▶ _Aim of the task_: Copy all of the rows below word for word, leaving out the pictures.

Dataset entries section start

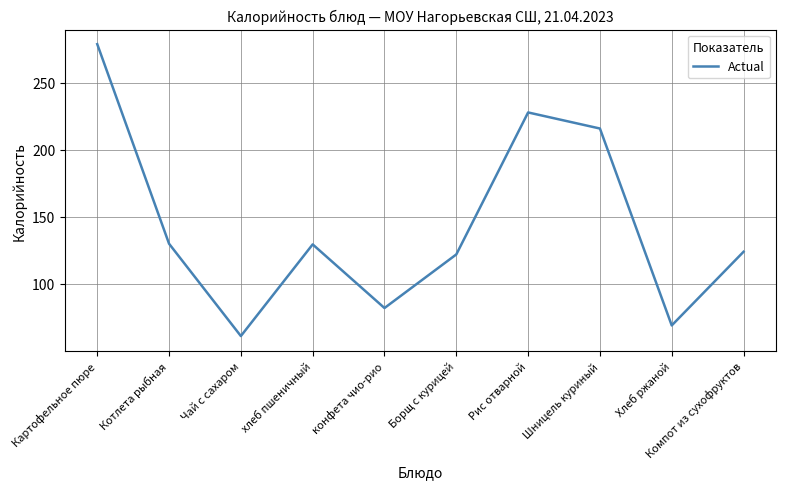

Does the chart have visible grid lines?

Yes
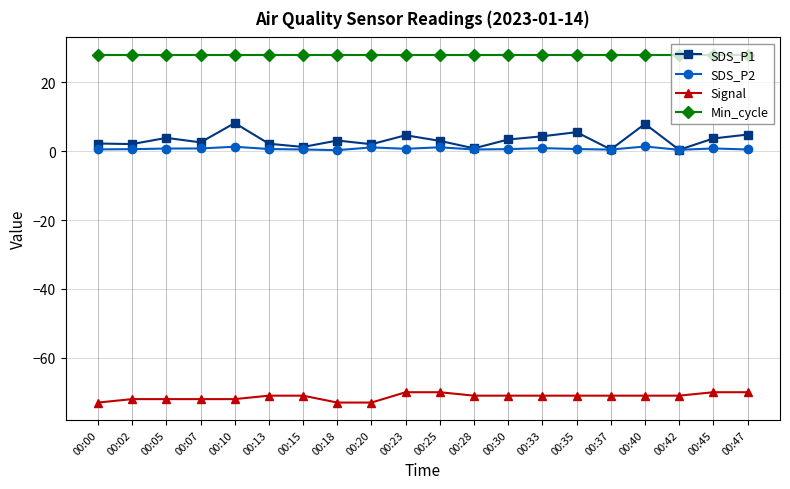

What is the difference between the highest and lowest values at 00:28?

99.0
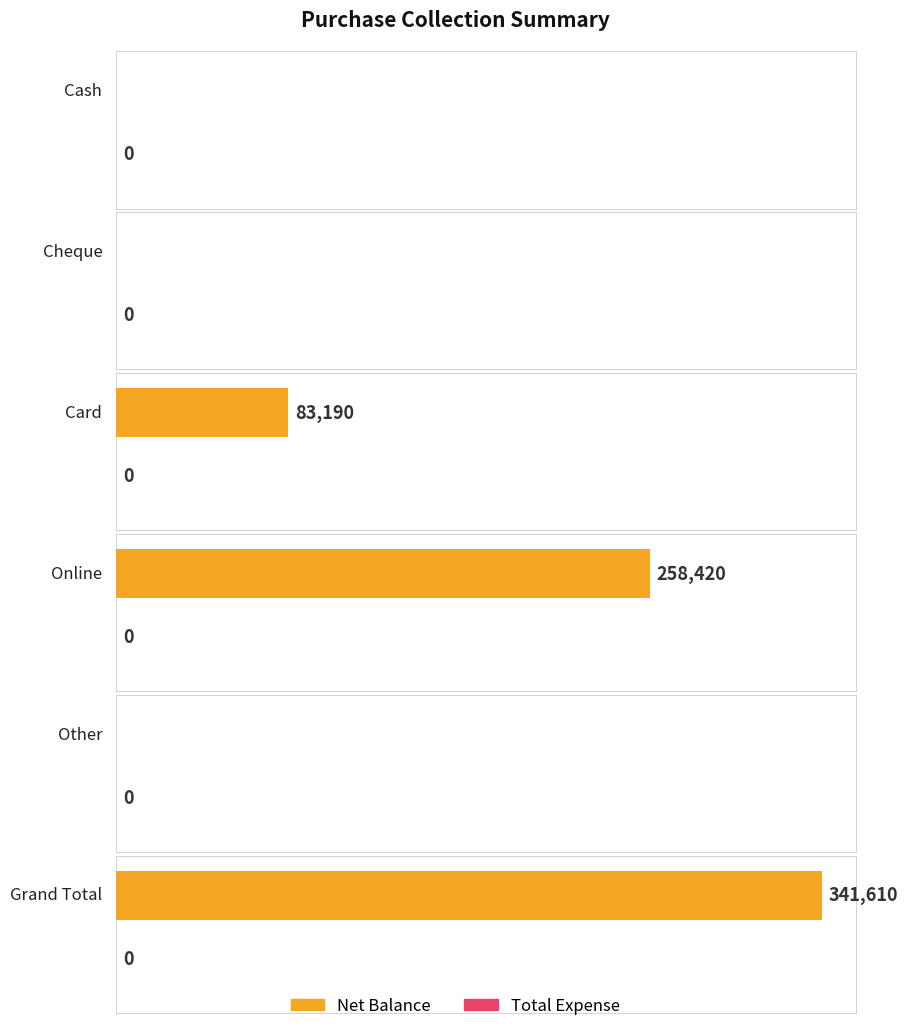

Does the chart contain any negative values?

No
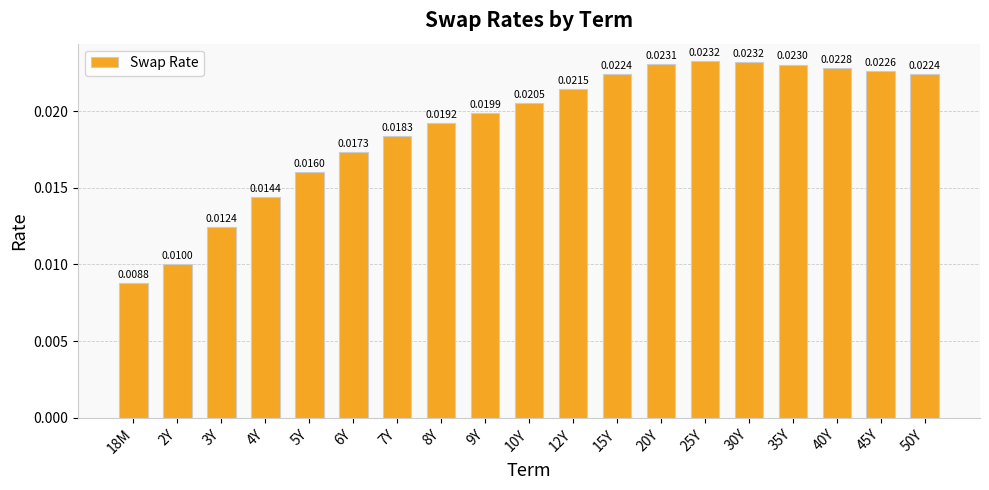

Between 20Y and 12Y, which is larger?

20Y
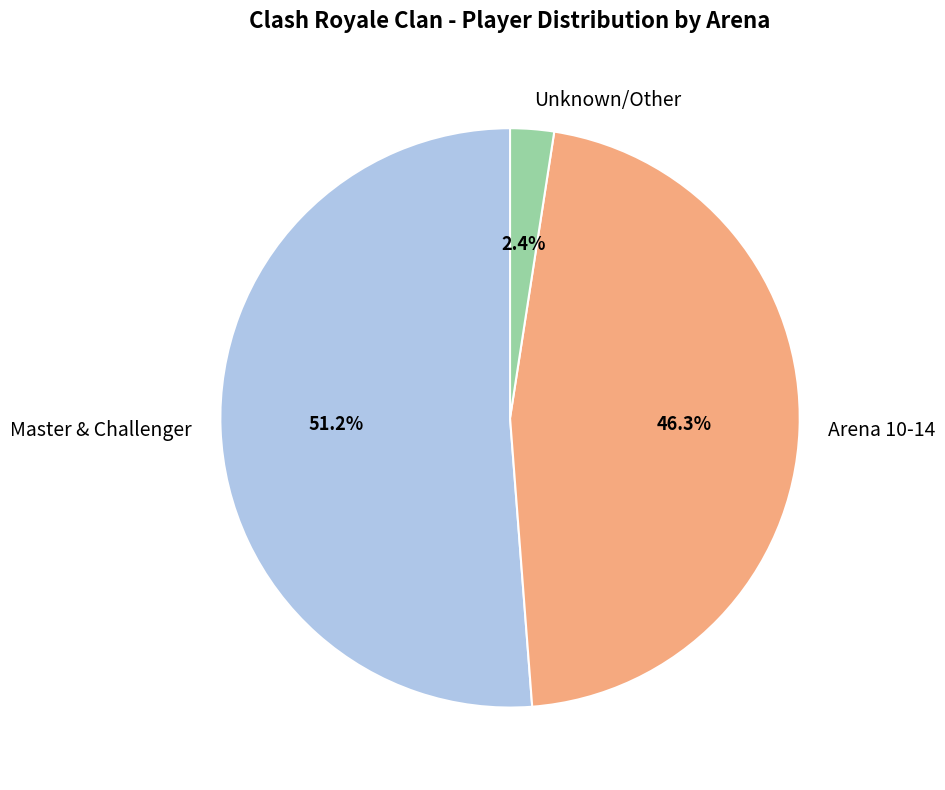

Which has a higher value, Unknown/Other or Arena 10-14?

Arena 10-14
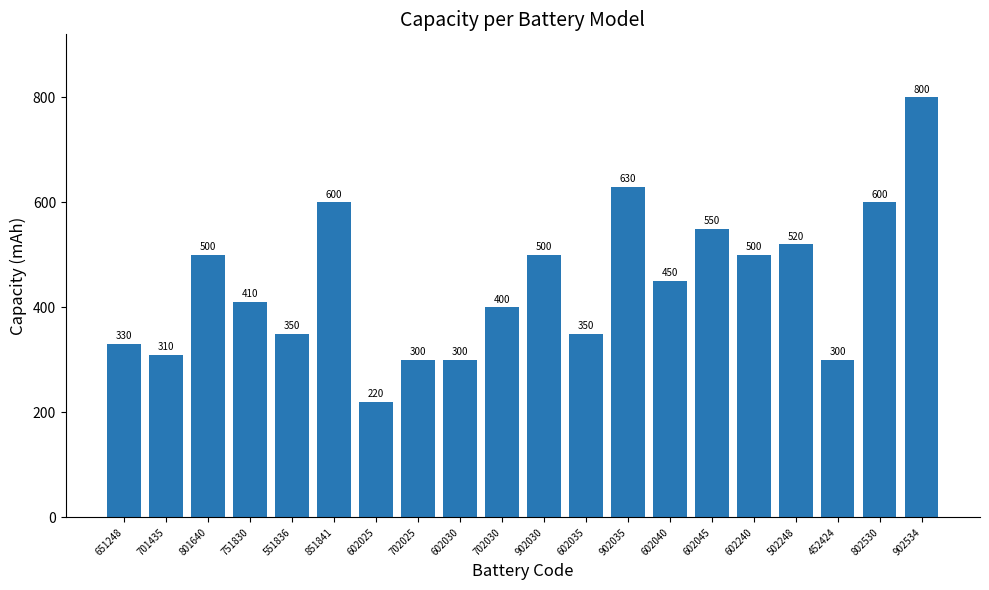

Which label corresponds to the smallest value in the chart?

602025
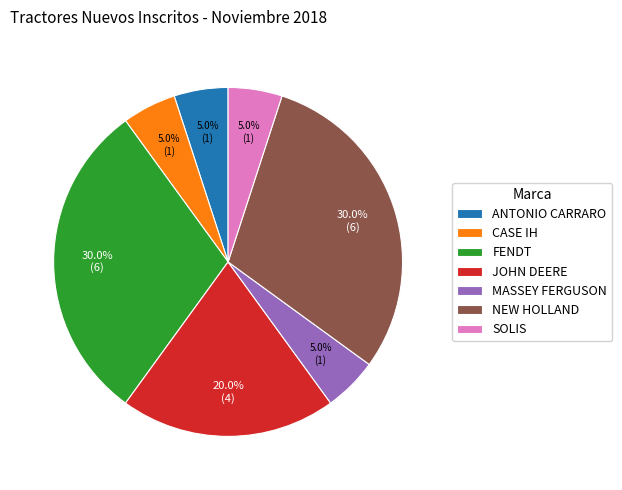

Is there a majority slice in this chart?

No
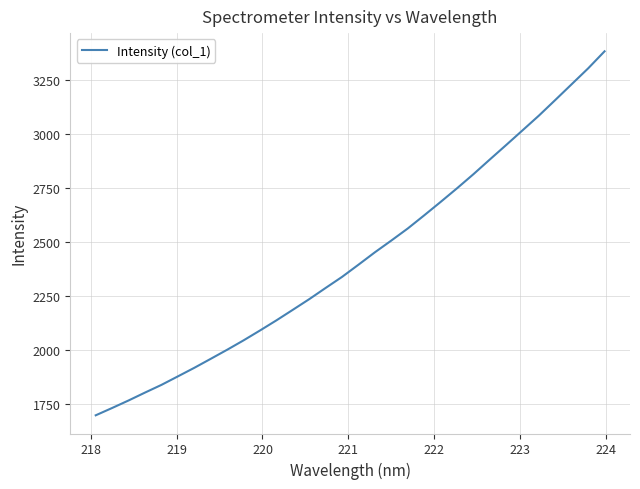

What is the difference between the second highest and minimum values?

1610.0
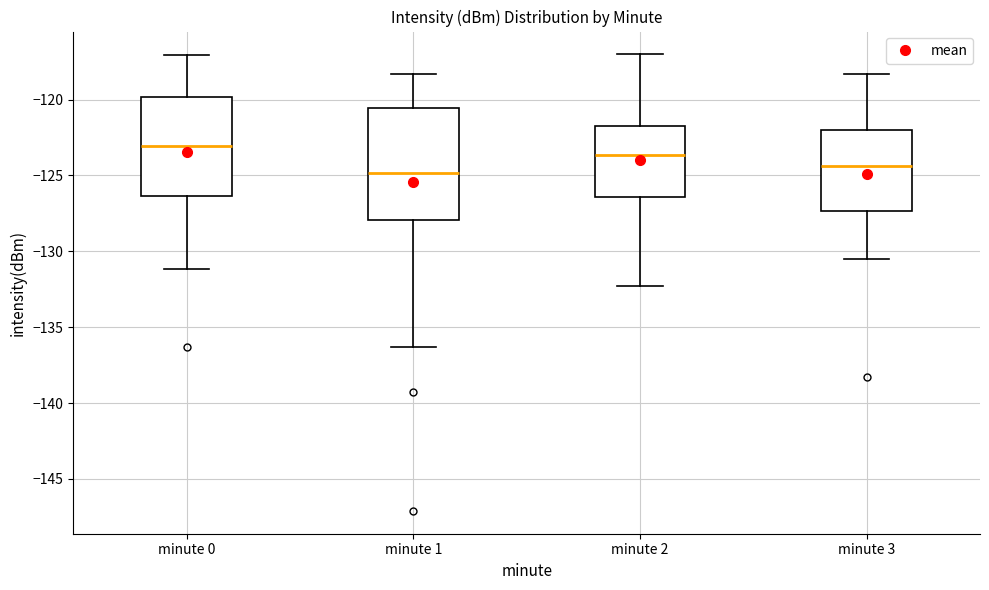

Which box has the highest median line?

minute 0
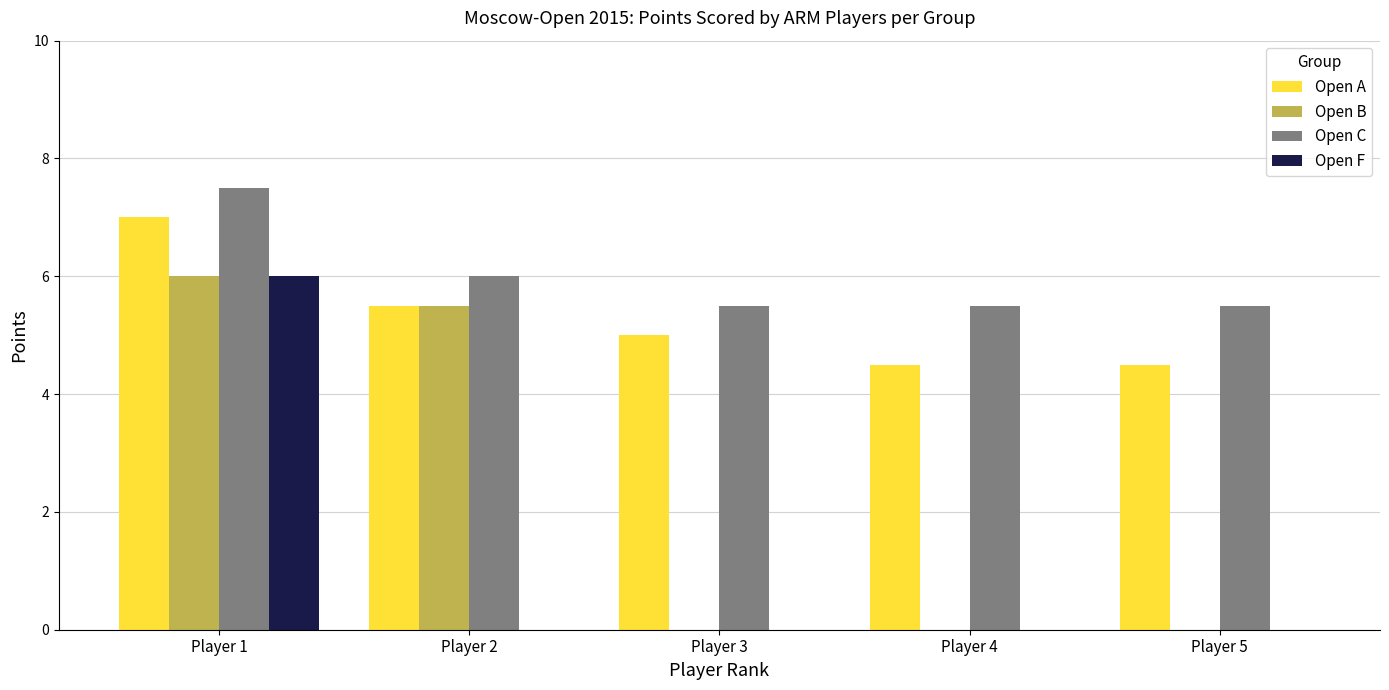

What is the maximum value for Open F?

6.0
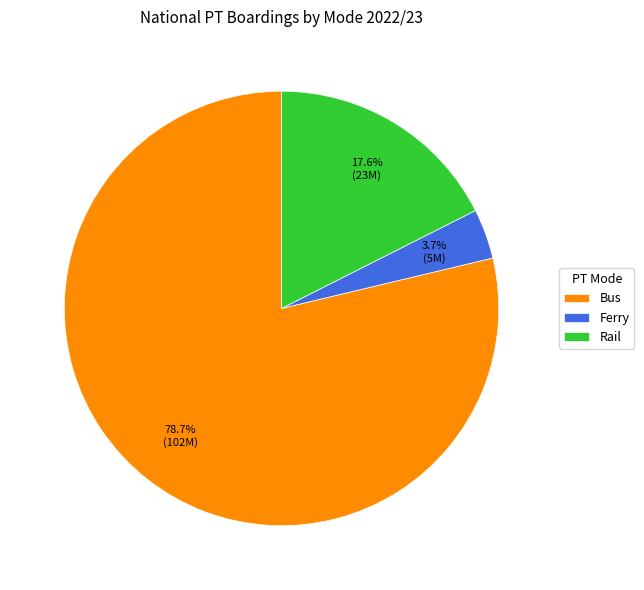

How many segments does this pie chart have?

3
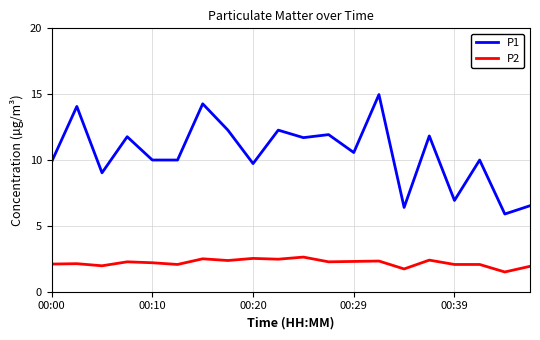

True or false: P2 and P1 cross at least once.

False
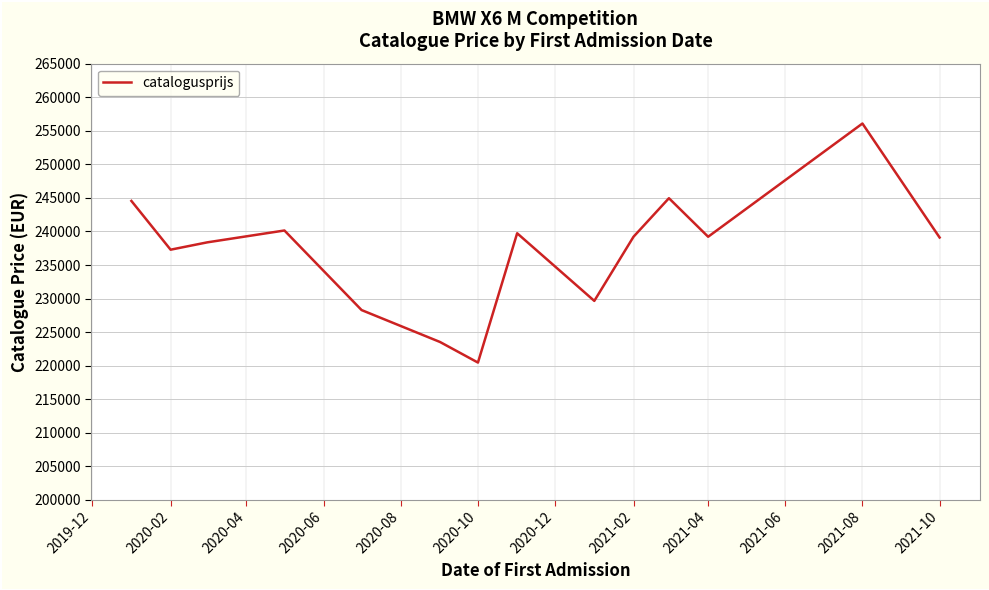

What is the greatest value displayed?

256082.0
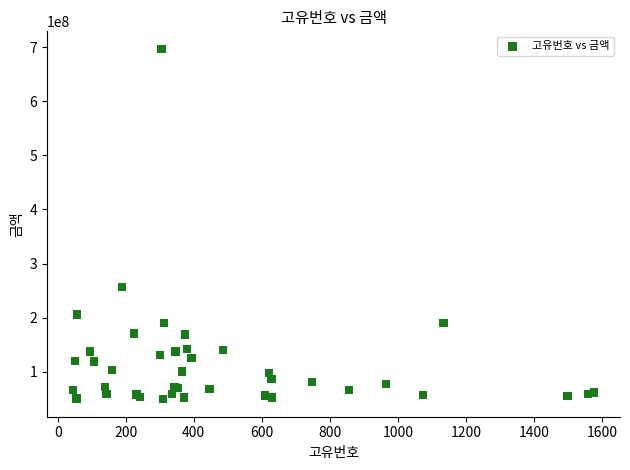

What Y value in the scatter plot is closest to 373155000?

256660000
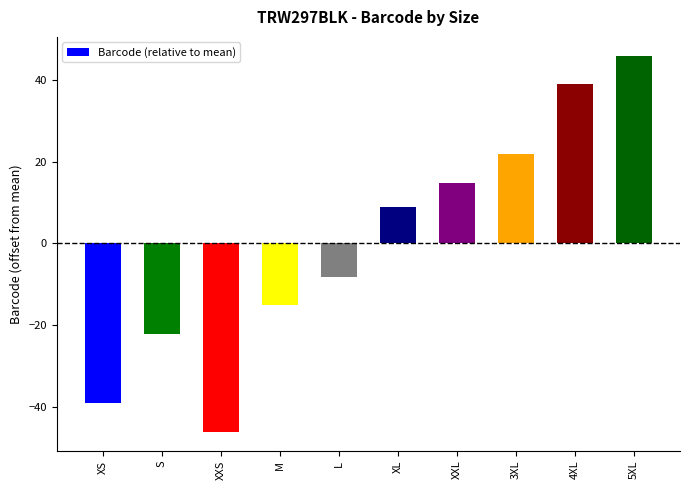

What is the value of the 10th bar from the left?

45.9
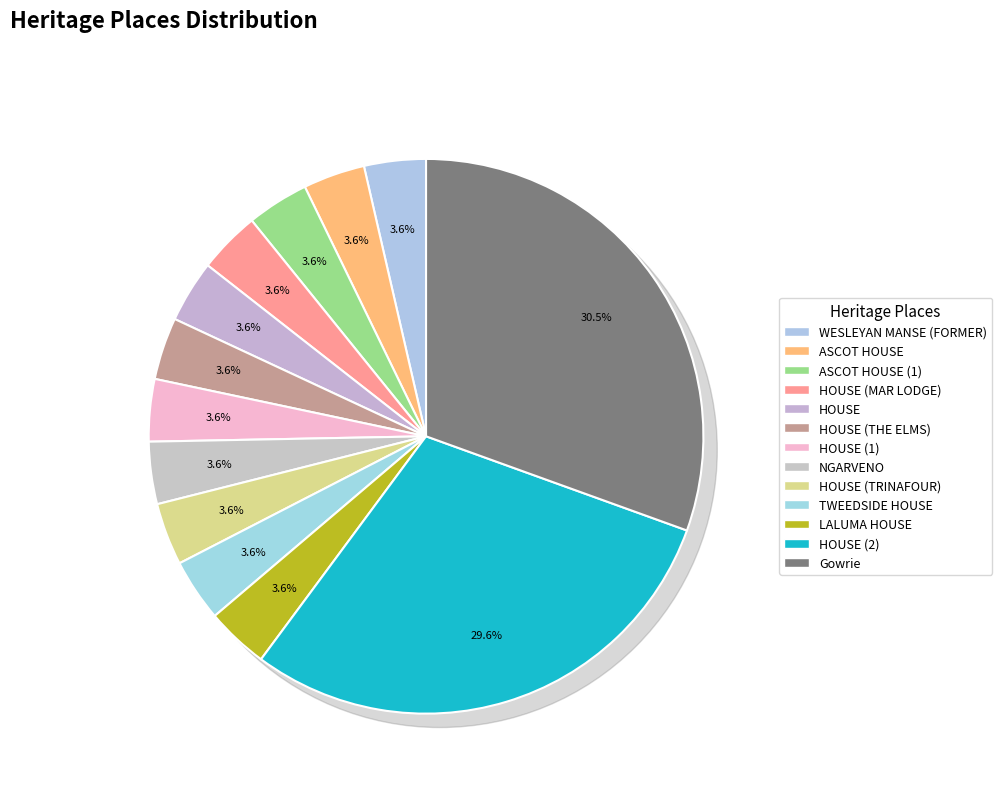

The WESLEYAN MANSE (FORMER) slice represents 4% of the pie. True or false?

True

Dataset entries section end

▶ _Exercise solution_:
Does the chart have visible grid lines?

Yes

What is the difference between the highest and lowest values at 00:28?

99.0

Does the chart contain any negative values?

No

Between 20Y and 12Y, which is larger?

20Y

Which has a higher value, Unknown/Other or Arena 10-14?

Arena 10-14

Which label corresponds to the smallest value in the chart?

602025

Is there a majority slice in this chart?

No

What is the difference between the second highest and minimum values?

1610.0

Which box has the highest median line?

minute 0

What is the maximum value for Open F?

6.0

How many segments does this pie chart have?

3

True or false: P2 and P1 cross at least once.

False

What is the greatest value displayed?

256082.0

What Y value in the scatter plot is closest to 373155000?

256660000

What is the value of the 10th bar from the left?

45.9

The WESLEYAN MANSE (FORMER) slice represents 4% of the pie. True or false?

True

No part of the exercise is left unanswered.